A política fascista fundamentalmente é política que não tolera a alteridade, que floresce do sentimento mesquinho que “faz com que nosso sofrimento pareça suportável se soubermos que aqueles que menosprezamos estão sofrendo mais”[3]. A política fascista promove a divisão para exercer sua pulsão de destruição ou morte. Na política fascista de médio e longo prazos não há espaço de sobrevivência viável para os “eles”.
Saída? Tem saída desse atoleiro?
O primeiro passo é entender que estamos submetidos a uma política fascista. Tomar consciência sobre onde se está na história é imprescindível para endereçar rotas de fuga.
Feito isso, e a despeito de todo ceticismo de Hegel, é tentar extrair algum ensinamento da história, ainda que seja só o sentimento de medo de viver algo semelhante ao nazismo de Hitler, e ser o novo judeu, cigano, comunista ou portador de deficiência do momento.
No mais, é trabalhar pela união e pelo bem-estar. Não é à toa que a ira dos fascistas jura de morte o slogan antítese do American First e seus similares. Não é à toa que “Trabalhadores do mundo, uni-vos” é a pedra no sapato da extrema direita.

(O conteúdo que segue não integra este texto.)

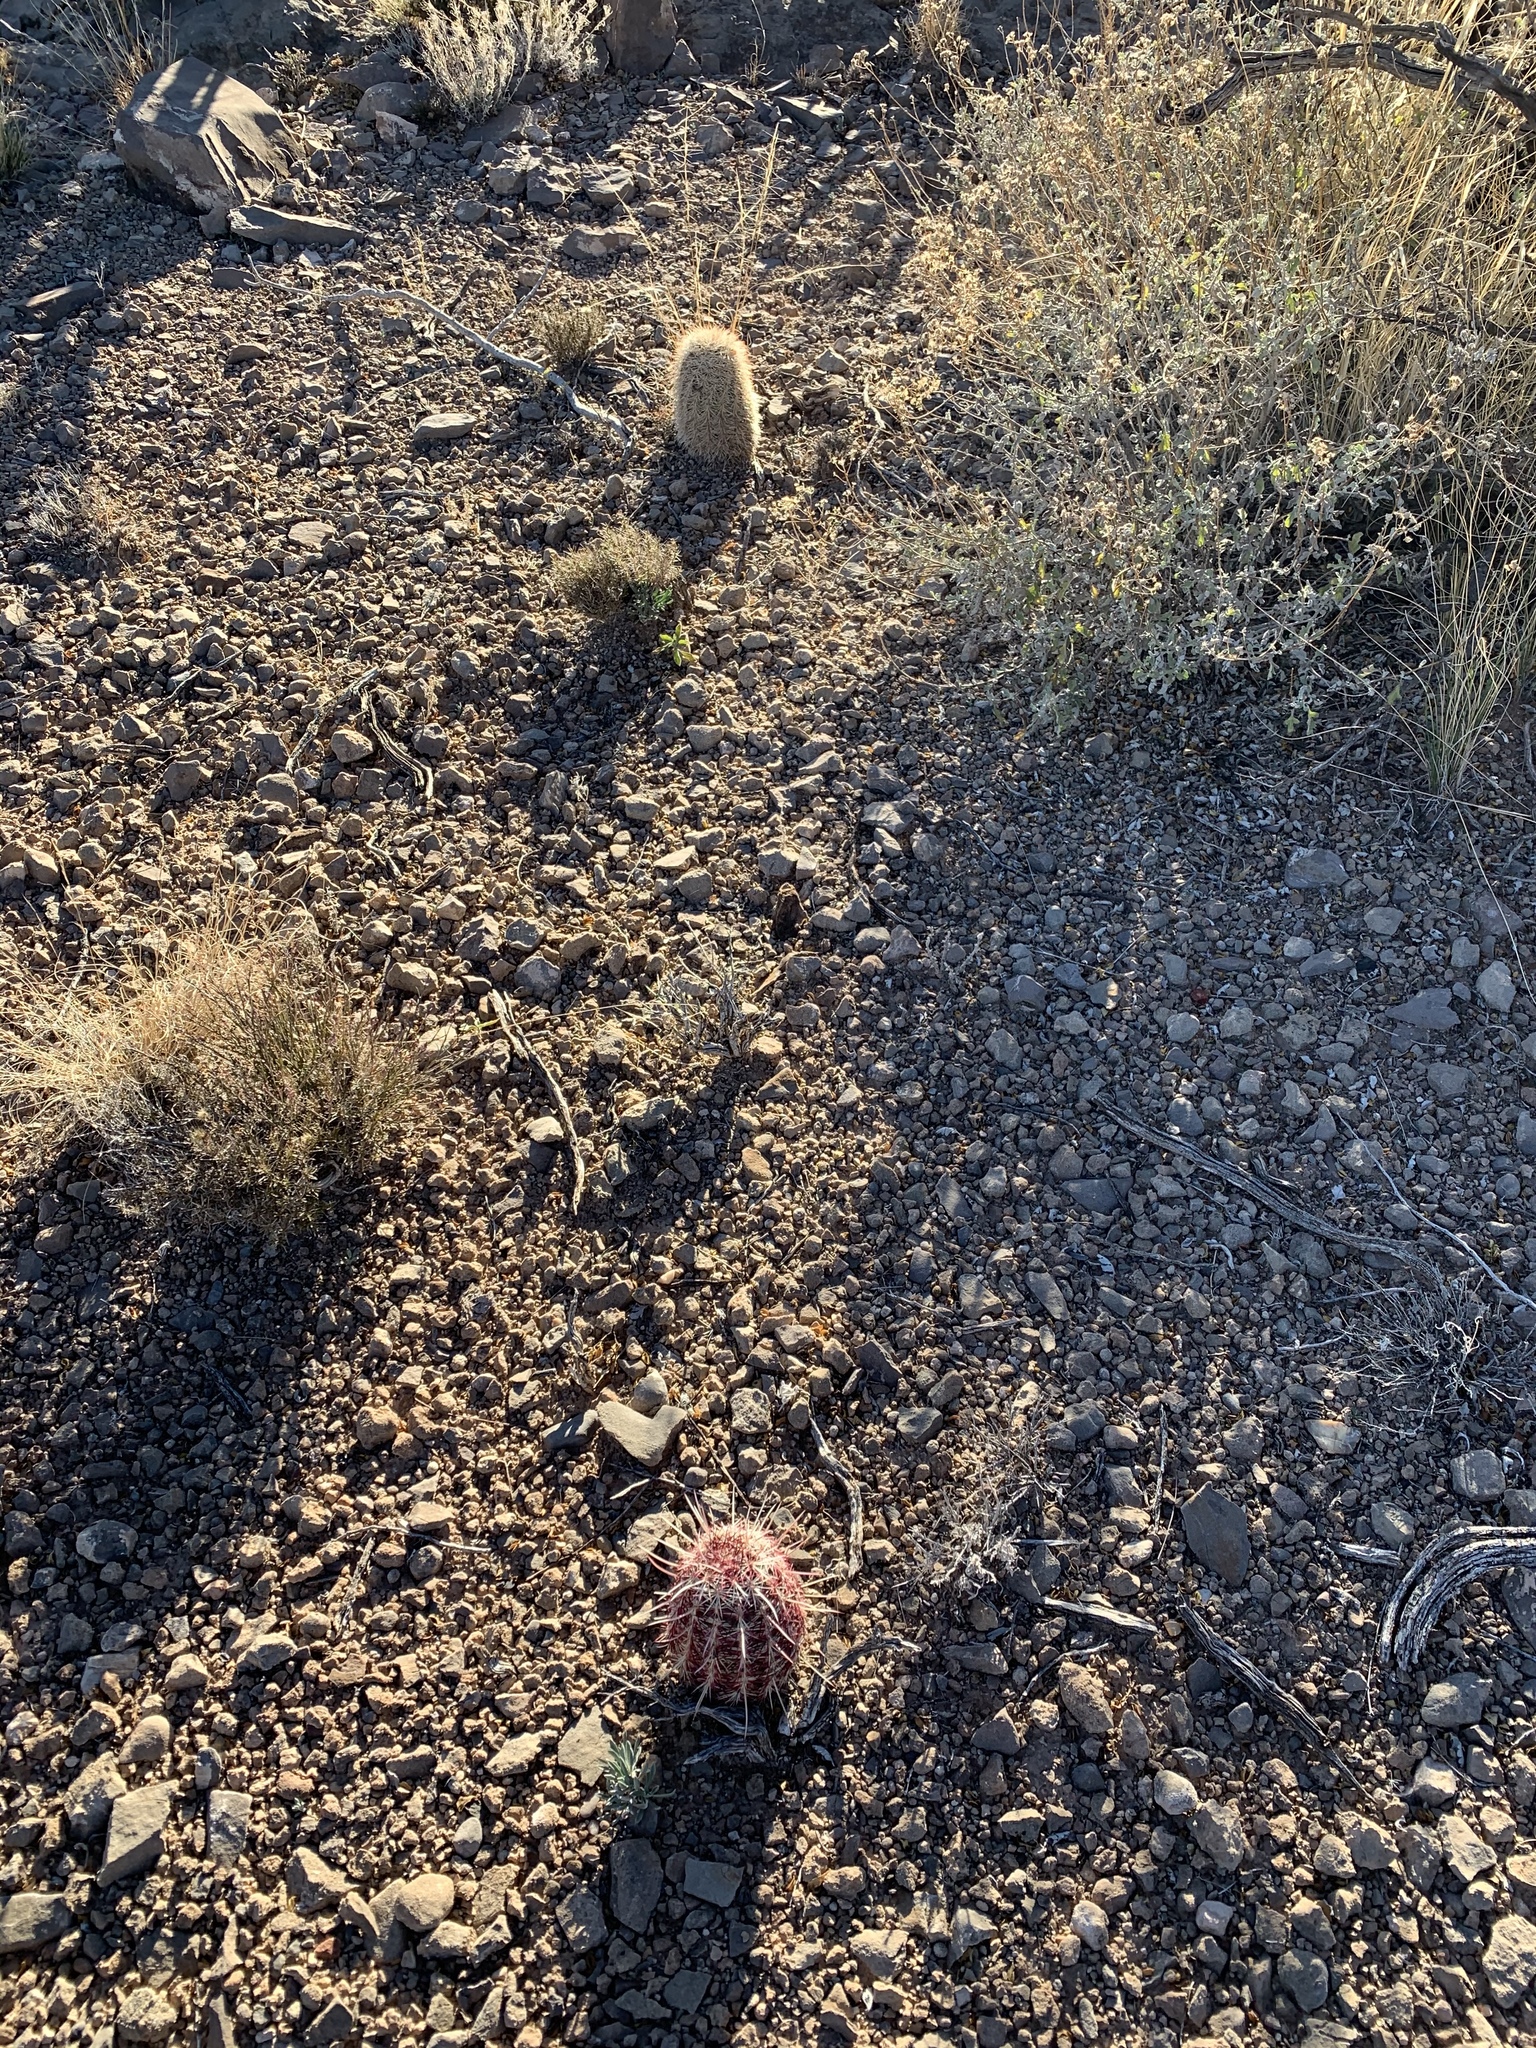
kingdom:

No capítulo intitulado “Arbeit Macht Frei”, o professor Stanley pontua que a valorização da autossuficiência e do individualismo estão no cerne da ideologia fascista, sendo o ambiente de acentuada desigualdade econômica mais permeável às suas políticas.
Daí porque, conforme estudo do cientista político de Harvard, Archon Fung citado pelo autor de “Como Funciona o Fascismo”, “muitas sociedades que têm baixos níveis de desigualdade também têm alta participação nos sindicatos de trabalhadores” e “países com alta densidade sindical têm baixa desigualdade de renda (Dinamarca, Finlândia, Suécia e Islândia), e os países de alta desigualdade também têm baixa densidade sindical (EUA, Chile, México e Turquia)”. Afinal, os sindicatos são ambientes de união e luta pelo bem-estar.
Apostar e valorizar os instrumentos de inclusão social e fazer frente a estratégias e atitudes sexistas, irrealistas, hierarquizantes, vitimistas, dentre outras são antídotos necessários de combate ao fascismo de cada dia.
Nesse contexto, a aprovação do Projeto Valentina na OAB e a condenação pública ao assédio enfrentado por Deputada paulista em plena sessão do Parlamento representam importantes atos de resistência.
1-Stanley, Jason. Como funciona o fascismo. A política do “nós” e “eles”. Porto Alegre, L&PM editores, 5ª edição, 2020.
2-Op. cit, pag. 12.
3-Op. cit., pag. 176
Márcia MBF Semer é a atual Presidente do SindiproesP e membro do IBAP. Mestre e doutora em Direito do Estado, é Procuradora do Estado de São Paulo.